Logan nods to me from the living room, and I head over to say good night.
“I’m taking off.” I give a quick glance around. “Where’s Wes?”
“It’s just me—unless they have a bed in the place everyone else is gone. Wes practically took Chloe by the ear. He’s demanding to know what has Skyla acting so strange. She gave Chloe a gift.” He cocks his head as if waiting for me to somehow quantify that.
“Dude, I do not know what the hell is going on.” My heart thumps out an unnatural rhythm as if speaking to me in Morse code. “See if you can get close.” I tick my head toward the charred stairs. “She loves you. She needs someone to lean on right now.” A knot the size of that crooked Christmas tree builds in my throat, and it’s painful as hell to get the next few words out. “Until she will hear me out—until she opens her heart back up to me, be a friend.” There. I said friend. Logan has never been good at being just a friend to Skyla, and if he were to cross that line again—albeit the last time he crossed that line it was with Chloe pretending to be Skyla—I wouldn’t interfere. In my mind and heart, I’m already as good as dead.
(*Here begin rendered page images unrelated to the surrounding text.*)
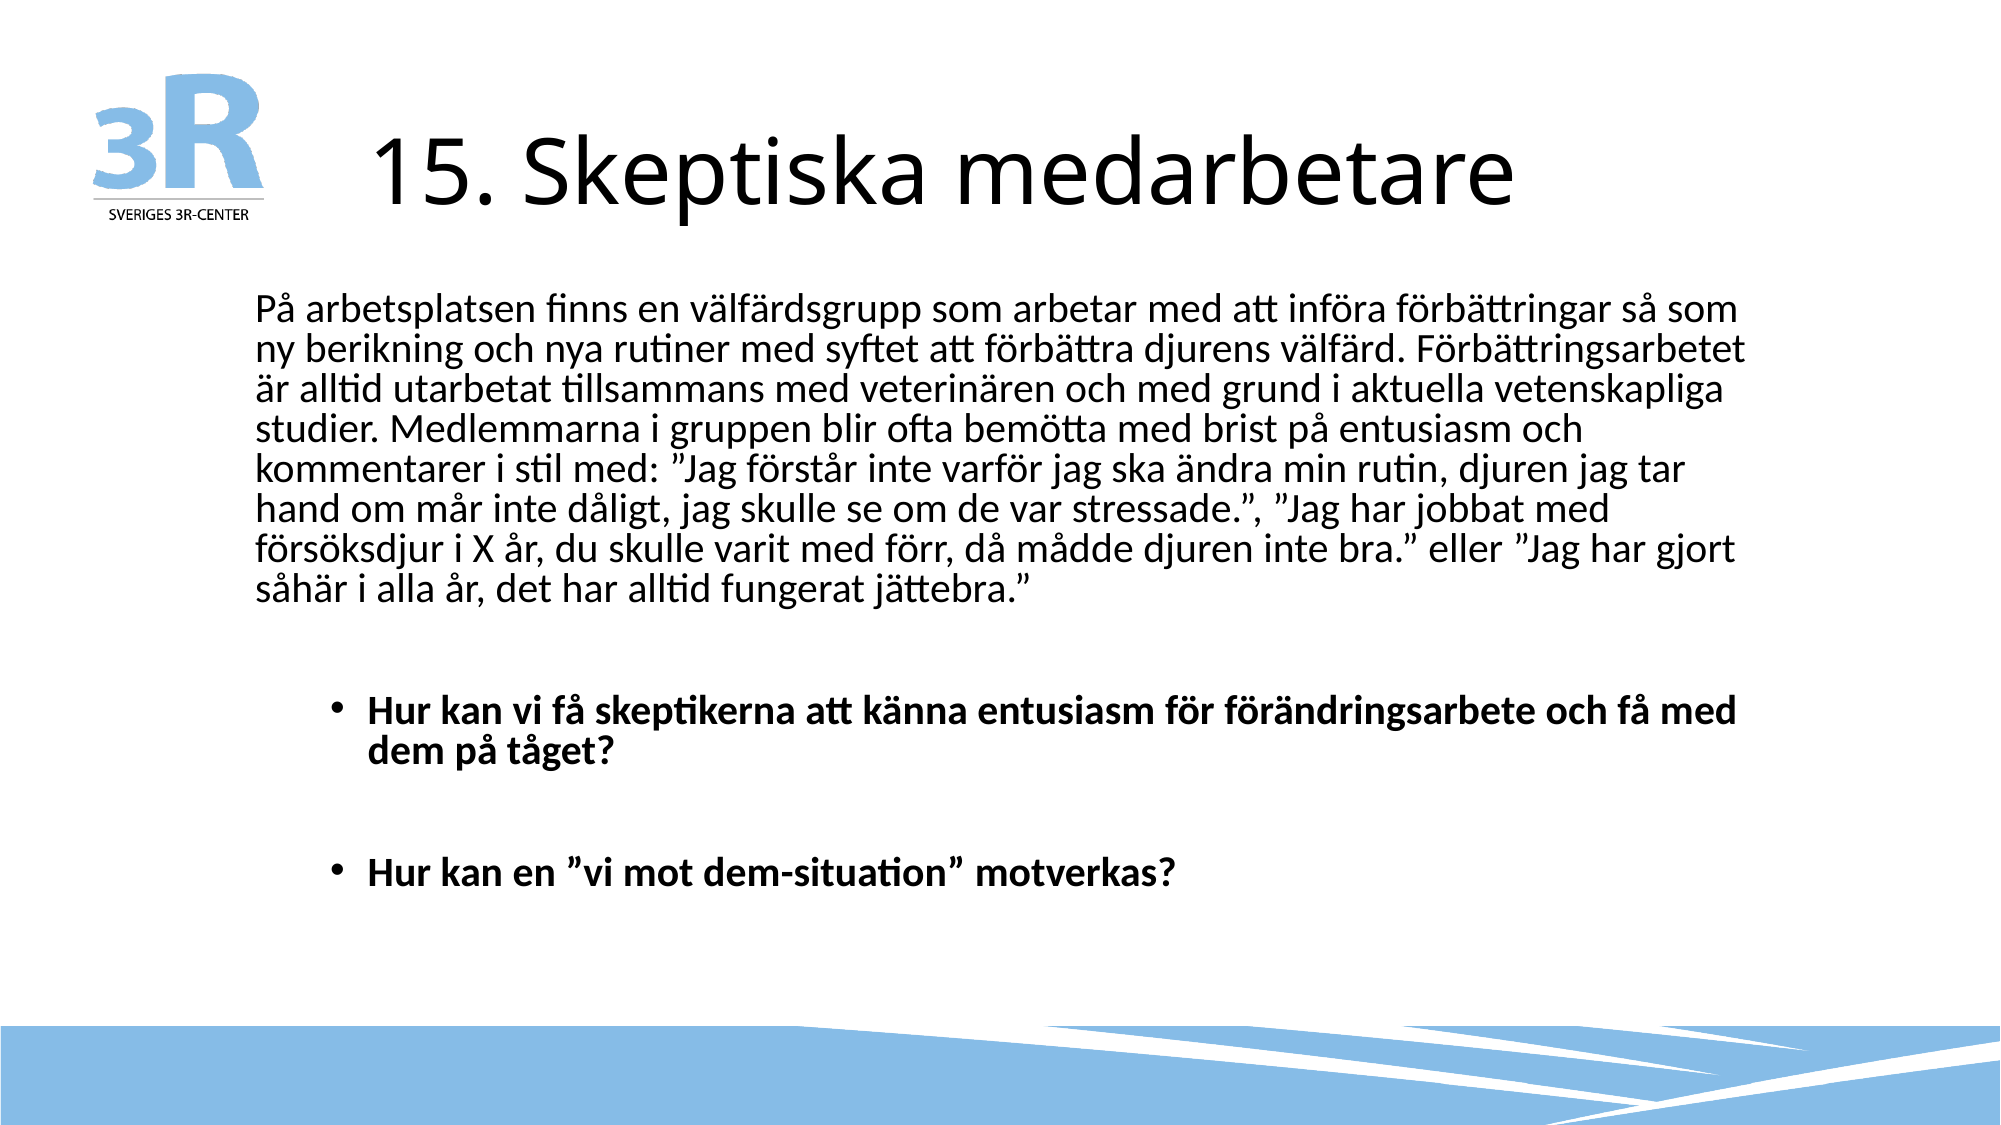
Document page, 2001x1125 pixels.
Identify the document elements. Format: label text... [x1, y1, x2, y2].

picture [69, 49, 291, 243]
list På arbetsplatsen finns en välfärdsgrupp som arbetar med att införa förbättringar så som ny berikning och nya rutiner med syftet att förbättra djurens välfärd. Förbättringsarbetet är alltid utarbetat tillsammans med veterinären och med grund i aktuella vetenskapliga studier. Medlemmarna i gruppen blir ofta bemötta med brist på entusiasm och kommentarer i stil med: ”Jag förstår inte varför jag ska ändra min rutin, djuren jag tar hand om mår inte dåligt, jag skulle se om de var stressade.”, ”Jag har jobbat med försöksdjur i X år, du skulle varit med förr, då mådde djuren inte bra.” eller ”Jag har gjort såhär i alla år, det har alltid fungerat jättebra.” Hur kan vi få skeptikerna att känna entusiasm för förändringsarbete och få med dem på tåget? Hur kan en ”vi mot dem-situation” motverkas? [240, 282, 1776, 1002]
picture [0, 1026, 2000, 1125]
title 15. Skeptiska medarbetare [353, 0, 1776, 232]
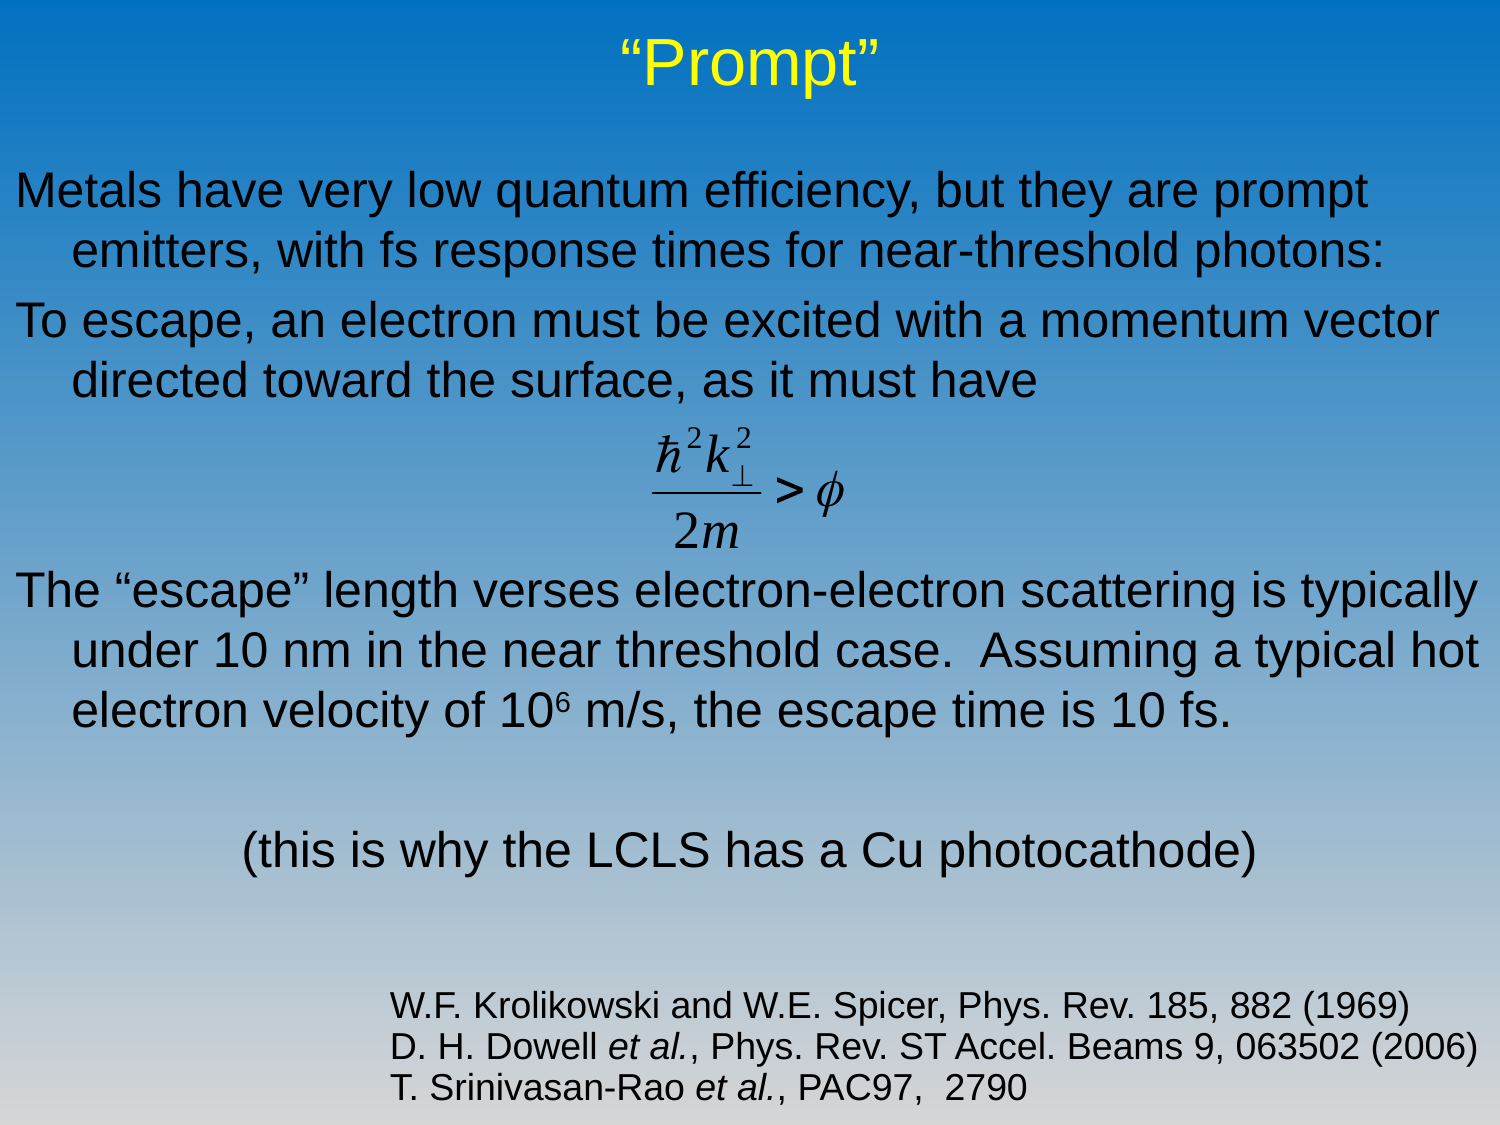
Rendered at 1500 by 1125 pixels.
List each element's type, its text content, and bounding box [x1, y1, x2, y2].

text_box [643, 412, 857, 561]
title “Prompt” [74, 0, 1426, 118]
text_box W.F. Krolikowski and W.E. Spicer, Phys. Rev. 185, 882 (1969) D. H. Dowell et al., Phys. Rev. ST Accel. Beams 9, 063502 (2006) T. Srinivasan-Rao et al., PAC97, 2790 [299, 982, 1500, 1116]
list Metals have very low quantum efficiency, but they are prompt emitters, with fs response times for near-threshold photons: To escape, an electron must be excited with a momentum vector directed toward the surface, as it must have The “escape” length verses electron-electron scattering is typically under 10 nm in the near threshold case. Assuming a typical hot electron velocity of 106 m/s, the escape time is 10 fs. (this is why the LCLS has a Cu photocathode) [0, 149, 1500, 1006]
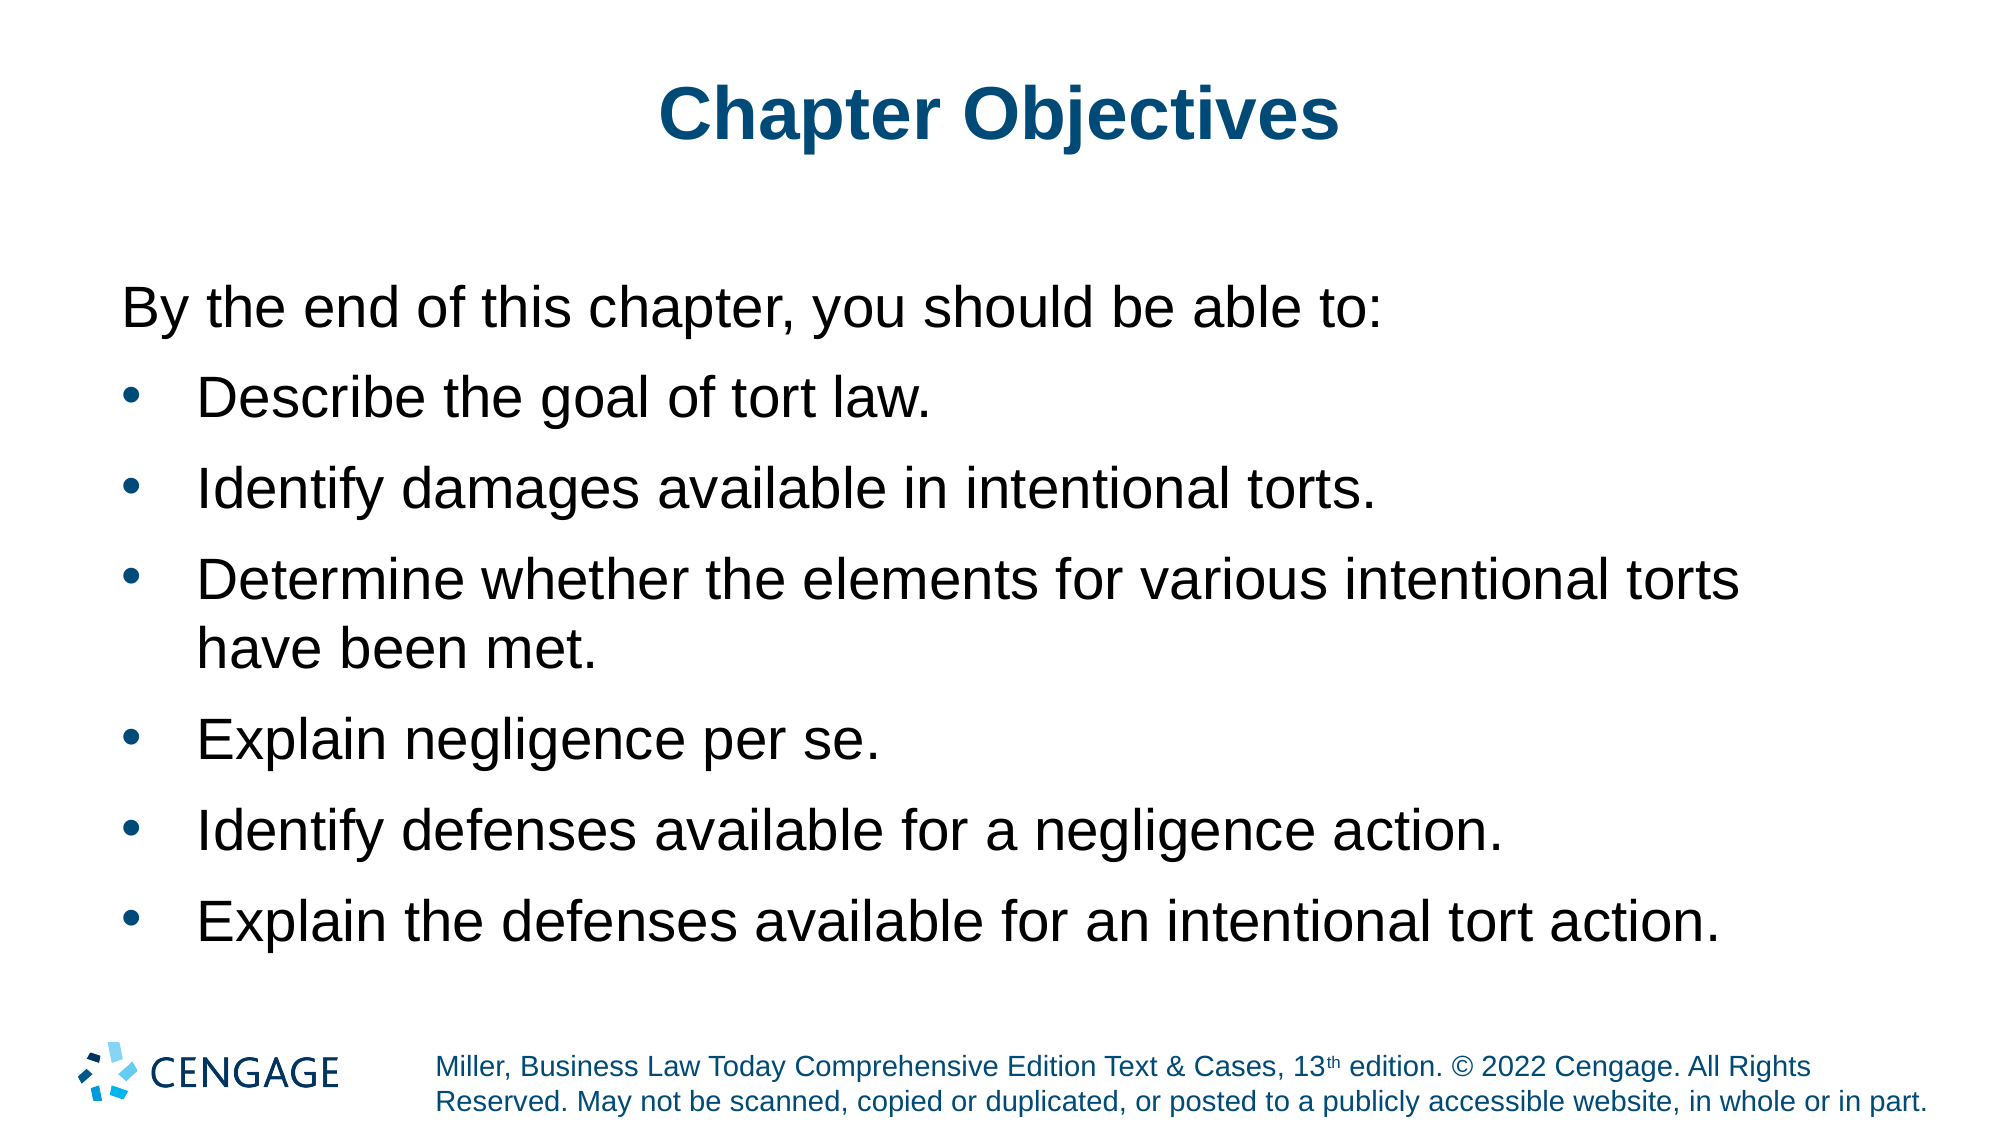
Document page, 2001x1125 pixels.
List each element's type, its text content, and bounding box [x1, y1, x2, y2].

title Chapter Objectives [137, 59, 1863, 171]
list By the end of this chapter, you should be able to: Describe the goal of tort law. Identify damages available in intentional torts. Determine whether the elements for various intentional torts have been met. Explain negligence per se. Identify defenses available for a negligence action. Explain the defenses available for an intentional tort action. [121, 268, 1880, 990]
picture [78, 1042, 338, 1101]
What I did last night was throw dirt on my own coffin. Skyla knows it. I know it. And Logan knows it, too. It’s his time to shine, and quite frankly, it doesn’t matter where I point the damn finger anymore. It seems as if this train of destruction I’m on cannot and will not be stopped.
Logan pushes out a dry smile that dissipates faster than it stays. “I’m a friend to you both.” His eyes darken as he presses into me with his gaze. “You are both more than my friends. You are both my family. I will and have died for you. I’m not some replacement of yours waiting in line, Gage. I don’t want you weeping into your pillow, lamenting all that could have b
een with the woman you love—the woman who bore your children. She is your wife, Gage.” He says wife so caustic and fast it sounds like knife. Right now, knife feels a bit more accurate—the blade protruding from my aching, bleeding, weeping heart is indeed Skyla. But I’m the one that planted her there. I take full responsibility for this fiasco. “Do not give up.” He softens. “Do you hear me? Or does that thick head of hair prevent you from listening to the truth? Fight.” He smacks me hard on the arm.
A ripe anger burns through me like a flash fire. “I am fighting.” It takes everything in me to grit the words out. “I’m fucking fighting with more than I have to offer. Yes, I’m fighting for my wife. But I’m fighting for my boys, too. She has to understand that.”
“And she will. You and I will work hard to make sure she hears the truth and understands that your arms were tied.”
A dull huff of laughter pinches through the pain. “I sound like a pussy.”
“A pussy would have let his own kid take the fall.” He slaps me over the back as Mia and Melissa come screaming in with excitement, shouting something about it being midnight and that all presents from Santa are fair game. “Let’s get out of here, dude.”
Logan and I walk out into the navy velvet night. The sky is marbled with a mixture of boiling clouds and fog—not a star in the sky is able to make an appearance. A storm is brewing overhead, one that my mother swore earlier would be one for the ages. Just as we’re about to part ways, the sky lights up with apocalyptic promise as lightning decorates the heavens in a show of electrifying brilliance. The sky growls and roars, but I’d swear on my quickly waning life that Paragon just growled back with all the scathing anger that Skyla happens to hold.